--- TEXTO FORNECIDO ---
━━━━━━━━━━━━━━━━━━━━━━━━━━━━━━

O valor pode, assim, ser bastante superior a dois mil milhões de euros, uma vez que nem todos os ajustes directos foram publicados. Confrontados pelo DN com alguns dos valores destes contratos por ajuste directo, os partidos da oposição exigem mais "transparência" ao Governo e um maior controlo dos contratos públicos por parte do Tribunal de Contas.
Já o Ministério das Finanças e da Administração Pública (MFAP), contactado pelo DN, garante que os ajustes directos servem para poupar dinheiros públicos e melhorar a eficiência.
Quanto aos números, o presidente da ANSOL, Rui Miguel Seabra, confirmou ao DN a fidelidade dos mesmos, isto porque, "apesar de alguns erros que possam existir por parte do site oficial, o valor não andará muito longe dos dois mil milhões de euros". O Ministério das Finanças não quis precisar o número, mas ressalvou que "os ajustes directos são feitos de acordo com as regras legais aplicáveis, sendo acompanhadas pelo MFAP no quadro da execução orçamental".
O ministério lembra ainda que "os ajustes directos, como em qualquer procedimento aquisitivo, visam objectivos de poupança e de eficiência na realização de despesa". No que diz respeito à fiscalização dos ajustes directos, o MFAP diz que essa é uma "competência da IGF[Inspecção Geral de Finanças] e do Tribunal de Contas".
É certo que estes dois mil milhões de euros não são relativos apenas a ajustes directos do Governo, pois também são referentes a gastos de secretarias gerais e autarquias. Porém, a oposição critica o facto do ajuste directo ter sido "norma" no último ano e exige uma maior fiscalização.
O deputado do PSD, Jorge Costa, antigo secretário de Estado das Obras Públicas, alerta que "o Tribunal de Contas (TC) e as inspecções dos ministérios têm de estar atentos e ter mais cuidado quando estão em causa valores mais elevados".
Perante os quase 14 milhões de euros pagos por ajuste directo pelo Centro Hospitalar de Lisboa Central E.P.E. a uma farmacêutica, Jorge Costa defende que "tem de haver uma razão muito forte" para que isto aconteça.
Também o Bloco de Esquerda, através da deputada Helena Pinto, se revela contra "uma cultura de recorrer ao ajuste directo, porque em muitos casos são sempre para as mesmas empresas a conseguir os contratos".
A mesma opinião é defendida pelo deputado comunista Honório Novo que lembra que o PCP sempre alertou para "as perversidades dos ajustes directos feitos pelo Governo".
Para o deputado da Comissão Parlamentar de Orçamento e Finanças só devem ser adjudicados contratos sem concurso público em "situações muito isoladas e muito justificativas", pois estes "só beneficiam as grandes empresas a nível nacional, deixando as mais pequenas sem nada".

━━━━━━━━━━━━━━━━━━━━━━━━━━━━━━

--- REQUISITO 1 ---
Traduza para inglês a seguinte frase do texto fornecido: "Também o Bloco de Esquerda, através da deputada Helena Pinto, se revela contra "uma cultura de recorrer ao ajuste directo, porque em muitos casos são sempre para as mesmas empresas a conseguir os contratos"."
--- REQUISITO 2 ---
De acordo com o texto fornecido, a quem compete, segundo o MFAP, a fiscalização dos ajustes directos?

━━━━━━━━━━━━━━━━━━━━━━━━━━━━━━

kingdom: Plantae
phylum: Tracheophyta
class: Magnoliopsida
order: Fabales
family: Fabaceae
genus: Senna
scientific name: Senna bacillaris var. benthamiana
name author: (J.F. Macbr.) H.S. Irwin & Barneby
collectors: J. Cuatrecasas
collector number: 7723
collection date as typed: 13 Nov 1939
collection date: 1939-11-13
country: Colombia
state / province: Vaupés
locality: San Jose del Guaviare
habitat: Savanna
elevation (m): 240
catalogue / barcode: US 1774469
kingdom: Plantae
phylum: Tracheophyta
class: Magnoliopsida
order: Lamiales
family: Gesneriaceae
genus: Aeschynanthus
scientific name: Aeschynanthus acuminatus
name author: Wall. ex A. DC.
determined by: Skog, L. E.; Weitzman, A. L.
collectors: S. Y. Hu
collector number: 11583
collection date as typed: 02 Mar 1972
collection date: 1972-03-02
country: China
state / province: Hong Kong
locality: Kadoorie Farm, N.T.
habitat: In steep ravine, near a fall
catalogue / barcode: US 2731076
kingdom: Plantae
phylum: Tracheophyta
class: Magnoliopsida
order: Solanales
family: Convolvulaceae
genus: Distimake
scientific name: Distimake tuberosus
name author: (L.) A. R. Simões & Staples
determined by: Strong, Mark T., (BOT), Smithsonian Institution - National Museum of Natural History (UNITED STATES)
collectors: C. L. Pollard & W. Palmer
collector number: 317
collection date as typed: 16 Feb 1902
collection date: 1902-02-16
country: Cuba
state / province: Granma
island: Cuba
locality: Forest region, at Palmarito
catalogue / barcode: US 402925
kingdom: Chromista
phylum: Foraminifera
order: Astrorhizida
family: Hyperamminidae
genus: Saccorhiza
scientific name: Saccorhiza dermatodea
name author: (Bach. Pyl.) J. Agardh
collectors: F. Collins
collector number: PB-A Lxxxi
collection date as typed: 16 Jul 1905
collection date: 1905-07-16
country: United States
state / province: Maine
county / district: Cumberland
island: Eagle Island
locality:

━━━━━━━━━━━━━━━━━━━━━━━━━━━━━━

--- RESULTADO DA TAREFA 1 ---
The Left Bloc, through deputy Helena Pinto, also comes out against "a culture of resorting to direct awards, because in many cases it is always the same companies that get the contracts."

--- RESULTADO DA TAREFA 2 ---
À IGF (Inspecção Geral de Finanças) e ao Tribunal de Contas.